So, I was doing some playing with Siege today which can be used to do regression testing and benchmarking on a webserver.
Install on RedHat was easy:
$ yum install siege
Quick test of 100 concurrent users for 10 seconds randomly hitting the urls from url_list.txt (one URL per line):
$ siege -c 100 -t 10s -f url_list.txt
The interesting thing was turning on normal caching in Drupal (no block caching because I'm using the node privacy byrole module). Check out the difference:
Before caching:
SIEGE 2.66
Preparing 100 concurrent users for battle.
The server is now under siege...
Lifting the server siege.. done.
Transactions: 27 hits
Availability: 100.00 %
Elapsed time: 9.77 secs
Data transferred: 0.77 MB
Response time: 5.56 secs
Transaction rate: 2.76 trans/sec
Throughput: 0.08 MB/sec
Concurrency: 15.37
Successful transactions: 27
Failed transactions: 0
Longest transaction: 9.26
Shortest transaction: 0.00
After caching:
SIEGE 2.66
Preparing 100 concurrent users for battle.
The server is now under siege...
Lifting the server siege.. done.
Transactions: 179 hits
Availability: 100.00 %
Elapsed time: 10.27 secs
Data transferred: 3.45 MB
Response time: 4.67 secs
Transaction rate: 17.43 trans/sec
Throughput: 0.34 MB/sec
Concurrency: 81.40
Successful transactions: 179
Failed transactions: 0
Longest transaction: 10.01
Shortest transaction: 3.65
Third time running after caching:
SIEGE 2.66
Preparing 100 concurrent users for battle.

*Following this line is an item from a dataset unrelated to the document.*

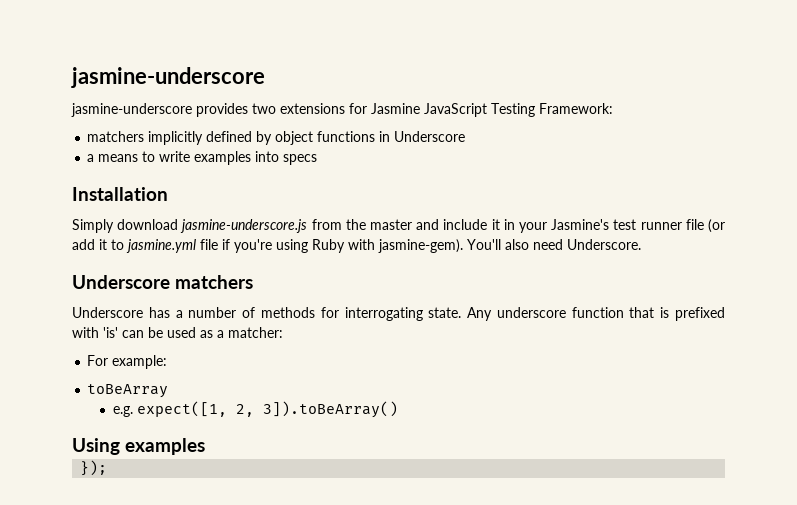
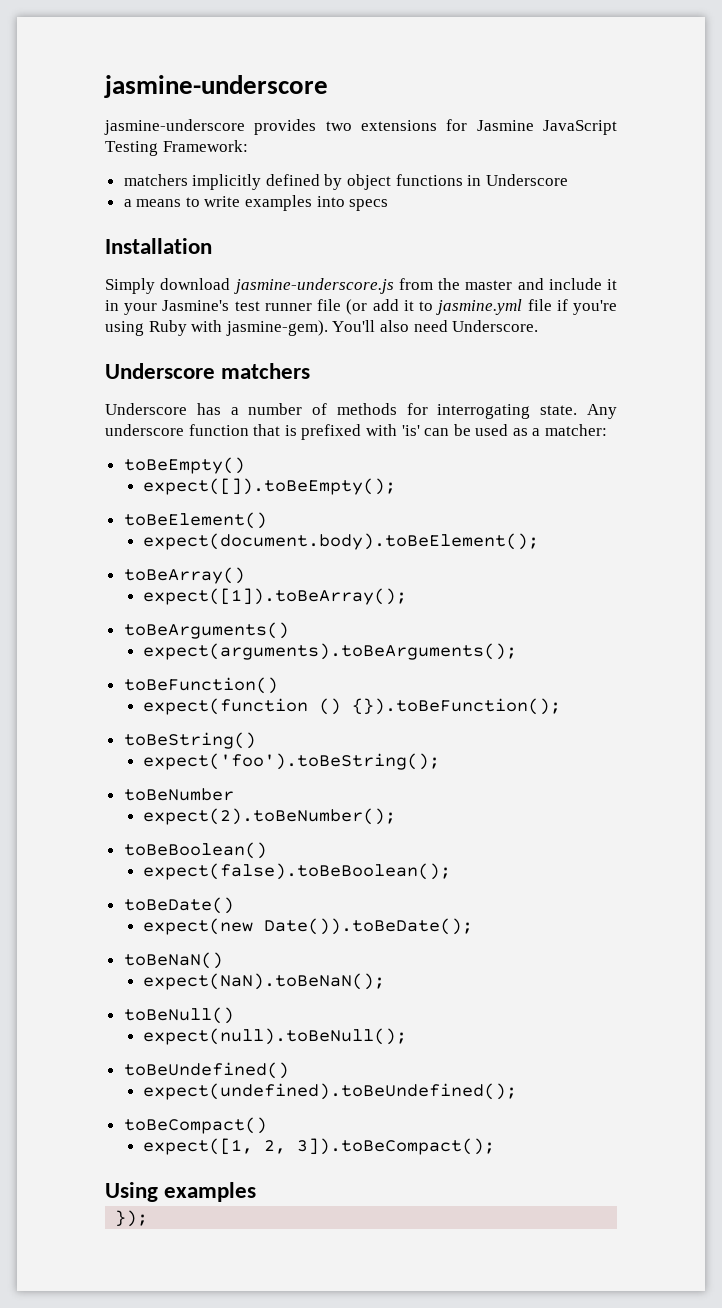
[87,355,168,369] [87,384,169,398] [112,406,133,417] For example: // toBeArray // e.g. -> [123,457,245,474] [143,478,397,495] [123,512,267,529] [143,533,540,550] [123,567,245,584] [143,588,408,605] [123,622,289,639] [143,643,518,660] [123,677,278,694] [143,698,562,715] [123,732,256,749] [143,753,441,770] [123,788,234,801] [143,808,397,825] [123,842,267,859] [143,863,452,880] [123,897,234,914] [143,918,474,935] [123,952,223,969] [143,973,386,990] [123,1007,234,1024] [143,1028,408,1045] [123,1062,289,1079] [143,1083,518,1100] [123,1117,267,1134] toBeEmpty() // expect([]).toBeEmpty(); // toBeElement() // expect(document.body).toBeElement(); // toBeArray() // expect([1]).toBeArray(); // toBeArguments() // expect(arguments).toBeArguments(); // toBeFunction() // expect(function () {}).toBeFunction(); // toBeString() // expect('foo').toBeString(); // toBeNumber // expect(2).toBeNumber(); // toBeBoolean() // expect(false).toBeBoolean(); // toBeDate() // expect(new Date()).toBeDate(); // toBeNaN() // expect(NaN).toBeNaN(); // toBeNull() // expect(null).toBeNull(); // toBeUndefined() // expect(undefined).toBeUndefined(); // toBeCompact() //
[262,401,398,418] 3]).toBeArray() -> [297,1138,496,1155] 3]).toBeCompact();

The server is now under siege...
Lifting the server siege.. done.
Transactions: 1353 hits
Availability: 100.00 %
Elapsed time: 10.50 secs
Data transferred: 18.73 MB
Response time: 0.74 secs
Transaction rate: 128.86 trans/sec
Throughput: 1.78 MB/sec
Concurrency: 95.98
Successful transactions: 1353
Failed transactions: 0
Longest transaction: 1.40
Shortest transaction: 0.03
I hit my max_clients limit with plenty of memory to spare the first run, but only had a concurrency of 15. However check out the difference in transactions after turning on caching. 27 before caching and 179 immediately after. Then 563 and 1353 after running a second and third time. Plus, the last run, I hit 95 concurrency!!
Now, Drupal caching isn't going to be as great for authenticated users, but for a site that has mostly anonymous visitors, the caching is pretty impressive. So, moral of the story, turn on normal caching when you install a new Drupal site :)
On a side note, you should also install the devel module and log queries - again quite impressive when you turn on caching.